Brief Interviews with Hideous Men is a 2009 American comedy-drama film written, produced, and directed by John Krasinski, in his directorial debut. Based on a  short story collection of the same name by David Foster Wallace.

Plot
Sara Quinn (Julianne Nicholson) copes with a recent breakup by interviewing men as part of her graduate studies. Her intellectual endeavor has emotional consequences as the men’s twisted and revealing stories are juxtaposed against the backdrop of her own experience. As she begins to listen closely to the men around her, Sara must ultimately reconcile herself to the darkness that lies below the surface of human interactions.

Cast
 Julianne Nicholson as Sara Quinn
 Josh Charles as Subject #2
 Christopher Meloni as R / Subject #3
 Will Arnett as Subject #11
 Ben Shenkman as Subject #14
 Michael Cerveris as Subject #15
 Chris Messina as Subject #19
 John Krasinski as Ryan / Subject #20
 Ben Gibbard as Harry / Subject #20
 Lou Taylor Pucci as Evan / Subject #28
 Max Minghella as Kevin / Subject #28
 Timothy Hutton as Prof. Adams / Subject #30
 Clarke Peters as Subject #31
 Bobby Cannavale as Subject #40
 Frankie Faison as Subject #42
 Dominic Cooper as Daniel / Subject #46
 Corey Stoll as Subject #51
 Joey Slotnick as Tad / Subject #59
 Will Forte as Subject #72
 Rashida Jones as Hannah

Production
The film was shot in studios in Brooklyn, New York and exterior filming took place in Staten Island, New York, and on the campuses of Columbia University and Brooklyn College.

* * *

> _LIST OF TASKS_:
**1)** Answer from the text on Brief Interviews with Hideous Men:
(a) Which actor plays Sara Quinn?
(b) In what year was the film released?
(c) On which two college campuses did exterior filming take place?
**2)** In the text on Brief Interviews with Hideous Men, rewrite the passage from "Brief Interviews with" to "David Foster Wallace.", swapping "directorial debut" for "first feature as director".
The items after this point are separate material, not part of the film text.

> _PROVIDED MATERIAL_:
* * *

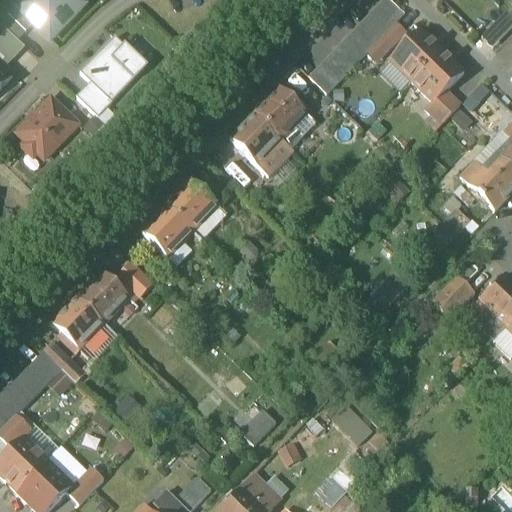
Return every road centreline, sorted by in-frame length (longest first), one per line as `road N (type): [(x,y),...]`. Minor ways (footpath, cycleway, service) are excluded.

* * *

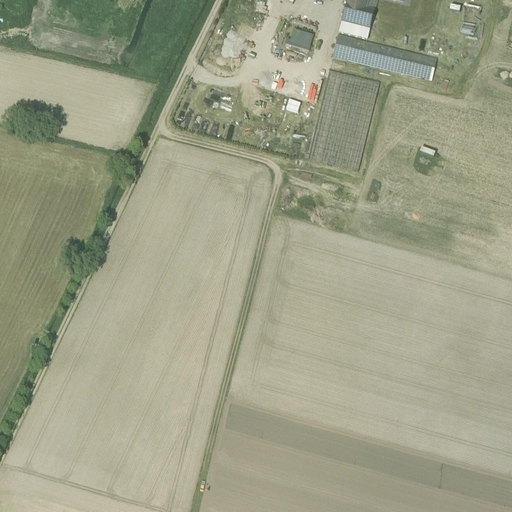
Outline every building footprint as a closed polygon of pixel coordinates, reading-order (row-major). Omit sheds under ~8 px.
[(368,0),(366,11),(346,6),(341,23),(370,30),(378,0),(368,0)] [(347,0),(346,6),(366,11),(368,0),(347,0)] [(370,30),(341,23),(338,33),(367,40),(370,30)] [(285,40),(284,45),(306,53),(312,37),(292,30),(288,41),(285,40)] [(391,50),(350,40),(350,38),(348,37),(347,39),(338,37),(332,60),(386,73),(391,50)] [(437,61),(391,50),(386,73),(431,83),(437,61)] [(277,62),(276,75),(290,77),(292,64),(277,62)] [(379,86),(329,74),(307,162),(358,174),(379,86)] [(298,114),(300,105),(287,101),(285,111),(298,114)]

* * *

> _SOLUTIONS IN ORDER_:
**1)**
(a) Julianne Nicholson
(b) 2009
(c) Columbia University and Brooklyn College

**2)**
Brief Interviews with Hideous Men is a 2009 American comedy-drama film written, produced, and directed by John Krasinski, in his first feature as director. Based on a  short story collection of the same name by David Foster Wallace.